Le pétrole sénégalais entre dans une phase d’ajustement. Près de dix-huit mois après la mise en production du champ Sangomar, premier projet pétrolier offshore du pays, l’opérateur australien Woodside Energy a publié des chiffres de ventes scrutés par les autorités de Dakar et révisé à la baisse les débits attendus du gisement. L’annonce intervient à un moment charnière, alors que les autorités sénégalaises affinent les hypothèses de recettes hydrocarbures inscrites dans la trajectoire budgétaire pluriannuelle.
Sangomar, vitrine pétrolière du Sénégal
Situé à une centaine de kilomètres au sud de Dakar, le champ Sangomar est exploité par Woodside, qui en détient la majorité des parts aux côtés de la société nationale Petrosen. Son lancement commercial, intervenu en juin 2024, a fait du Sénégal un nouveau producteur de brut sur la façade atlantique africaine, dans le sillage du démarrage gazier de Grand Tortue Ahmeyim, partagé avec la Mauritanie. Pour l’État sénégalais, ce projet constitue à la fois une vitrine industrielle et un test grandeur nature de la gouvernance du secteur extractif.
Les volumes que vient de communiquer l’opérateur australien permettent de mesurer la montée en puissance du champ depuis ses premières cargaisons. Le brut de Sangomar, de qualité moyenne, est principalement écoulé vers les raffineries européennes et asiatiques, avec une demande soutenue malgré la volatilité des cours du Brent observée depuis le début de l’année. Cette commercialisation alimente à la fois les comptes consolidés de Woodside et les recettes que perçoit l’État sénégalais via la fiscalité pétrolière et la part de production revenant à Petrosen.
Une révision technique des débits qui interroge
Le second volet de l’annonce porte sur la performance physique du gisement. Woodside indique anticiper une baisse des débits de production par rapport aux projections initiales, un ajustement qu’il attribue à des paramètres de réservoir réévalués au fil des premiers mois d’exploitation. Concrètement, les puits livrent moins de barils par jour qu’escompté, ce qui pourrait conduire à reprogrammer certaines opérations de forage de soutien ou d’optimisation pour maintenir la trajectoire de plateau.
Ce type de révision n’est pas inhabituel sur un champ jeune. Les modèles géologiques se calibrent au contact des données réelles, et les premières années de production servent souvent à corriger les hypothèses retenues lors de la décision finale d’investissement. Reste que l’annonce arrive dans un contexte sensible. Le gouvernement sénégalais, qui a fait de la transparence pétrolière un marqueur politique, s’est engagé à publier régulièrement les flux liés à Sangomar et à renégocier certains paramètres contractuels jugés défavorables à l’État.

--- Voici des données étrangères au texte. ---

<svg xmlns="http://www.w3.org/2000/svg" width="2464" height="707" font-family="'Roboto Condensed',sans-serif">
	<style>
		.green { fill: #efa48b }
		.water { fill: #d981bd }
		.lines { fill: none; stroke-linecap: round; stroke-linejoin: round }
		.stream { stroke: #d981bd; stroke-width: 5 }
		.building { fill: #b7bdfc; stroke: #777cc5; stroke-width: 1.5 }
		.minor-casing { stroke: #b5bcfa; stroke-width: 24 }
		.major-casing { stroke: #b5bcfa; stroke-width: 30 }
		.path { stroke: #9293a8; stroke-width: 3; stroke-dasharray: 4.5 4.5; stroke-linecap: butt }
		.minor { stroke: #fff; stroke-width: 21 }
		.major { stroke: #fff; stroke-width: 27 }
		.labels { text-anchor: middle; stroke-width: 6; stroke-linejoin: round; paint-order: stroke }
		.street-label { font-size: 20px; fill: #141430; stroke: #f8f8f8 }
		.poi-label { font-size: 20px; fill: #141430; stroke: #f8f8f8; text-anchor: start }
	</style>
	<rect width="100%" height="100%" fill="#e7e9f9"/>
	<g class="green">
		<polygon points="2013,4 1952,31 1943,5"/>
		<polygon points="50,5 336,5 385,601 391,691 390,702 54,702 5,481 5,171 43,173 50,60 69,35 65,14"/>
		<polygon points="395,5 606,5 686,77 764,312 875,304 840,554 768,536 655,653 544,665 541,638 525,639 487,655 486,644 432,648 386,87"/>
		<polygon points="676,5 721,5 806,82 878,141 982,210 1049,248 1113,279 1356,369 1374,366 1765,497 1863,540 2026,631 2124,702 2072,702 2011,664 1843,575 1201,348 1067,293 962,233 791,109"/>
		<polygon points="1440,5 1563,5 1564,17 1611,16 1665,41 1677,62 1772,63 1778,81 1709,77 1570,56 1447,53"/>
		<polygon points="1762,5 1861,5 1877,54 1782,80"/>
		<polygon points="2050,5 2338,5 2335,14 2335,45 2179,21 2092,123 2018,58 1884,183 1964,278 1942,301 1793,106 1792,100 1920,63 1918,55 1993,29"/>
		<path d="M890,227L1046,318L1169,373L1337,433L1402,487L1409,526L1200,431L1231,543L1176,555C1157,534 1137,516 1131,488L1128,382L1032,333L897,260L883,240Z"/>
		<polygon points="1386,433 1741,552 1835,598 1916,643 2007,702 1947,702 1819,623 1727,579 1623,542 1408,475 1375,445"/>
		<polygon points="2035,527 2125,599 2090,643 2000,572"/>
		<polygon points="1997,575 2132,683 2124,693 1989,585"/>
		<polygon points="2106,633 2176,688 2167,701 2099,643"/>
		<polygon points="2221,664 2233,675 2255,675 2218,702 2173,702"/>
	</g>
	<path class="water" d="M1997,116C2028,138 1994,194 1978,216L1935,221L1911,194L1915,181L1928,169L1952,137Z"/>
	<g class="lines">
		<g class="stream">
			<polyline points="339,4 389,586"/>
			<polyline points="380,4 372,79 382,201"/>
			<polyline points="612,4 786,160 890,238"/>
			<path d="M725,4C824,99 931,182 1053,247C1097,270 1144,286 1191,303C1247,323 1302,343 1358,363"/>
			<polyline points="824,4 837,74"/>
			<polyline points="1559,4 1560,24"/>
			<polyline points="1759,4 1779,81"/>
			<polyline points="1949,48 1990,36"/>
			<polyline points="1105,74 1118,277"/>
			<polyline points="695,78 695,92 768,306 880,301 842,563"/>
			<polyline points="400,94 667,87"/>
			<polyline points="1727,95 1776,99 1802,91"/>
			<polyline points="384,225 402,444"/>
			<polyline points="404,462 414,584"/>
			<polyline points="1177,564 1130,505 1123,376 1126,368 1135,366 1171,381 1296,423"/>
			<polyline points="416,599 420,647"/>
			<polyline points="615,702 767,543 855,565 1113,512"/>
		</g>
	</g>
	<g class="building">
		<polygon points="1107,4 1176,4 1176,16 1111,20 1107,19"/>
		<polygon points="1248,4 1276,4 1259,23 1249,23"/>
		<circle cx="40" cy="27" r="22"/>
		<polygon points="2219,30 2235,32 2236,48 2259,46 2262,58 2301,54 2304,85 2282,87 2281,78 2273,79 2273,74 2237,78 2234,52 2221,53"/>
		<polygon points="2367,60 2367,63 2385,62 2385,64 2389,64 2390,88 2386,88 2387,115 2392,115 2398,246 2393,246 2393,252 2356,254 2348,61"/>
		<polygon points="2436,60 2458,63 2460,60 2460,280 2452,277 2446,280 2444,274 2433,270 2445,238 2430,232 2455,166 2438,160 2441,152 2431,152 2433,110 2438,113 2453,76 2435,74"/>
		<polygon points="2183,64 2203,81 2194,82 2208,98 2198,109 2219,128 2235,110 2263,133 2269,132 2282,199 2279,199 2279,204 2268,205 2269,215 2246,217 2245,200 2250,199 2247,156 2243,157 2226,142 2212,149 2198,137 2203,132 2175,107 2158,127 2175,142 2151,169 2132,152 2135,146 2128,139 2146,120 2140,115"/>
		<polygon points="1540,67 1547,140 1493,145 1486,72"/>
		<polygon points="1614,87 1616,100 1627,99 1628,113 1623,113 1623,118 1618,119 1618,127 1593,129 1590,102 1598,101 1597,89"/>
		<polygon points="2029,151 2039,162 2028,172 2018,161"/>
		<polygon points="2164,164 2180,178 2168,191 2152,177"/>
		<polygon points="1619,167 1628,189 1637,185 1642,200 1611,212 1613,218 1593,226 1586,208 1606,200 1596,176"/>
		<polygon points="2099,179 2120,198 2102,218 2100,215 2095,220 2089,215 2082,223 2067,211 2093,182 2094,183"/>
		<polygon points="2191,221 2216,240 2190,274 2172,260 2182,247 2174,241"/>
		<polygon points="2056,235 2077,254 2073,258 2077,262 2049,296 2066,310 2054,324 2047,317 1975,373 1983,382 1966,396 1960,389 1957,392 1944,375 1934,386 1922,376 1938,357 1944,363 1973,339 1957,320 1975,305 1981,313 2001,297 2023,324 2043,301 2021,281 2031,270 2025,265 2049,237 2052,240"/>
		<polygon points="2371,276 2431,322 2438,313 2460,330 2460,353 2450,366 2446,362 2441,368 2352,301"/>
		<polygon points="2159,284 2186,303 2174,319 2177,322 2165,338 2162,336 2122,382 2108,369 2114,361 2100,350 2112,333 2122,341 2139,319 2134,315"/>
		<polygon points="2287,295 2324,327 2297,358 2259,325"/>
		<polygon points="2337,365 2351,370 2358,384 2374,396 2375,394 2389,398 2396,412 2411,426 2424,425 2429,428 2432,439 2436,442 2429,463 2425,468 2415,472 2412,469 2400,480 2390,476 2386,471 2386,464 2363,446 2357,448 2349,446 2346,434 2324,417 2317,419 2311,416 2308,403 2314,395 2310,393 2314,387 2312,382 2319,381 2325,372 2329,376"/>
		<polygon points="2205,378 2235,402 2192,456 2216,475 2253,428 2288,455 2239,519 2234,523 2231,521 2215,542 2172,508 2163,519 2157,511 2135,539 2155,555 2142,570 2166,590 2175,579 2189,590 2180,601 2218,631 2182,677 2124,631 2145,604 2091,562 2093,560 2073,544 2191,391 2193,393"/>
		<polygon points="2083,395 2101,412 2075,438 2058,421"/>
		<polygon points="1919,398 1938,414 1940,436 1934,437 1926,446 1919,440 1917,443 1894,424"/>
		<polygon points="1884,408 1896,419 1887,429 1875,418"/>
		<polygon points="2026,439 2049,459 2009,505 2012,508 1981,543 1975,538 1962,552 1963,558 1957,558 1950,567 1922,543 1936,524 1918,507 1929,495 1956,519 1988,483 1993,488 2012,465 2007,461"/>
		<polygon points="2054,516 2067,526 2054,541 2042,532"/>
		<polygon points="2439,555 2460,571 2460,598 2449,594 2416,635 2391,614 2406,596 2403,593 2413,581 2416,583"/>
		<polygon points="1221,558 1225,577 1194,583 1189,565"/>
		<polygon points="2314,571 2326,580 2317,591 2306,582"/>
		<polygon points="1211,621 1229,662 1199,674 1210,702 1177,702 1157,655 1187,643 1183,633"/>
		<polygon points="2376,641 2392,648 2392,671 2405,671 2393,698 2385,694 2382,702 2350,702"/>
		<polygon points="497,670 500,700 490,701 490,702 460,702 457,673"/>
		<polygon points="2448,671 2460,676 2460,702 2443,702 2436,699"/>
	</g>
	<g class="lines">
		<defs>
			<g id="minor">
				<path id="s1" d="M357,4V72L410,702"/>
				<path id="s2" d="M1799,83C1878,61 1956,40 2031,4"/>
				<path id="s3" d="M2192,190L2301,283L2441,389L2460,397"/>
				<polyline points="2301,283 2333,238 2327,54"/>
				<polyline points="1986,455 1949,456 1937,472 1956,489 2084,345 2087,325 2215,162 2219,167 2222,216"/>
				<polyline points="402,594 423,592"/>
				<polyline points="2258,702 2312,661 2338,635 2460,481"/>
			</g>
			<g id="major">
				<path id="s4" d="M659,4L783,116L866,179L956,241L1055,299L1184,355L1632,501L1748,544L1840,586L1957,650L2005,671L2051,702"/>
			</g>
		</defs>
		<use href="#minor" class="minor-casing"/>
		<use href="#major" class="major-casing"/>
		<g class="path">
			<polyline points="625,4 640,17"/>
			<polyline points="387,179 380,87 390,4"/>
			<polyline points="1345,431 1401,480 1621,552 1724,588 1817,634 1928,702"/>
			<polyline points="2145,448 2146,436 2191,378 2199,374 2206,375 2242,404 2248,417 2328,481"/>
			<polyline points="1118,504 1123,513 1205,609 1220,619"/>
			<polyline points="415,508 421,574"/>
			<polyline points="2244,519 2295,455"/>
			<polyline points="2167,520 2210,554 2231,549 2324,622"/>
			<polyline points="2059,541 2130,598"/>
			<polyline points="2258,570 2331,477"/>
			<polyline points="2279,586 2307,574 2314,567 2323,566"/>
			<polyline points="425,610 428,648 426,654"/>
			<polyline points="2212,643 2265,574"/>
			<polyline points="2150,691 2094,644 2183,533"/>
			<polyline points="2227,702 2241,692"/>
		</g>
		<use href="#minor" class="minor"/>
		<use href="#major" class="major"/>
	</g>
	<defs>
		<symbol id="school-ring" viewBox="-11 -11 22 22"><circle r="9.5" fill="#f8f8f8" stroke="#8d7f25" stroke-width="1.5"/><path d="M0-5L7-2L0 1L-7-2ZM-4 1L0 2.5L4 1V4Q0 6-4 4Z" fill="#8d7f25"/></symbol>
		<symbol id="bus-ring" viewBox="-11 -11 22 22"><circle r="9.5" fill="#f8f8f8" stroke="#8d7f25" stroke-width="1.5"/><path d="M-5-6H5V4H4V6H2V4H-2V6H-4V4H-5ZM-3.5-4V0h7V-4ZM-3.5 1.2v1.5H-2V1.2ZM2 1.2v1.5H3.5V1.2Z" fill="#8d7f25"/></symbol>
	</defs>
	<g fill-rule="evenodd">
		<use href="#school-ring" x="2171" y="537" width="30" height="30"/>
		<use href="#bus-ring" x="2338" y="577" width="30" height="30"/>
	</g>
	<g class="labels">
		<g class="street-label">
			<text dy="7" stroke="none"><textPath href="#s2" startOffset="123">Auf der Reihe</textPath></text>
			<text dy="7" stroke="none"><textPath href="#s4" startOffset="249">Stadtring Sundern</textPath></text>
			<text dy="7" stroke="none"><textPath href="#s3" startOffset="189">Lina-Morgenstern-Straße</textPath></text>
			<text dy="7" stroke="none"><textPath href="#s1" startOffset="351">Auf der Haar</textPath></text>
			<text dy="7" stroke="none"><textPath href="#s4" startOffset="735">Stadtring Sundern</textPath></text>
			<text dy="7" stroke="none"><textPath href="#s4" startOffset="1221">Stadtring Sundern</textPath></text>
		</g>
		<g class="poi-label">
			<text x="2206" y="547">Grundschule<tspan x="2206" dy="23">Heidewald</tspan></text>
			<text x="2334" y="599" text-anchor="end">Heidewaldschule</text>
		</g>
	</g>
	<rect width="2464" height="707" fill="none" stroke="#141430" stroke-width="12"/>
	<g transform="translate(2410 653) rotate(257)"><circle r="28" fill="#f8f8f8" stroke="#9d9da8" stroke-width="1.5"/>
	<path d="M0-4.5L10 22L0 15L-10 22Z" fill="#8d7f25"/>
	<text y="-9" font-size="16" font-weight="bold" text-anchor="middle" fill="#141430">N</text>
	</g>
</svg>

Des recettes pétrolières au cœur de l’équation budgétaire
Toute variation de production se répercute sur les recettes attendues par le Trésor sénégalais. Or, l’exécutif a placé les revenus tirés des hydrocarbures parmi les leviers de financement de son agenda souverain, depuis la maîtrise de la dette publique jusqu’aux investissements dans l’énergie et les infrastructures. Une cadence de production plus modeste que prévue obligerait à arbitrer plus finement entre dépenses sociales, soutien aux filières productives et désendettement.
Pour Woodside, l’enjeu est également réputationnel. Le groupe australien, qui a hérité du projet via le rachat des actifs africains de FAR Limited puis l’acquisition de la part de Cairn Energy, a fait de Sangomar la pièce maîtresse de sa diversification hors d’Asie-Pacifique. La capacité à tenir les engagements de production conditionne sa crédibilité auprès des investisseurs comme auprès du partenaire sénégalais. Petrosen, de son côté, suit de près les paramètres techniques pour préparer la phase suivante de développement, qui pourrait inclure de nouveaux puits dans la zone de Sangomar Sud.
À court terme, les regards se tournent vers la prochaine publication trimestrielle de l’opérateur et vers les communications du ministère sénégalais de l’Énergie, susceptibles de préciser l’impact réel sur les recettes 2025. La trajectoire de Sangomar reste positive, mais elle se construit désormais sur une base d’hypothèses plus prudente que celle des prospectus initiaux. Selon Seneweb.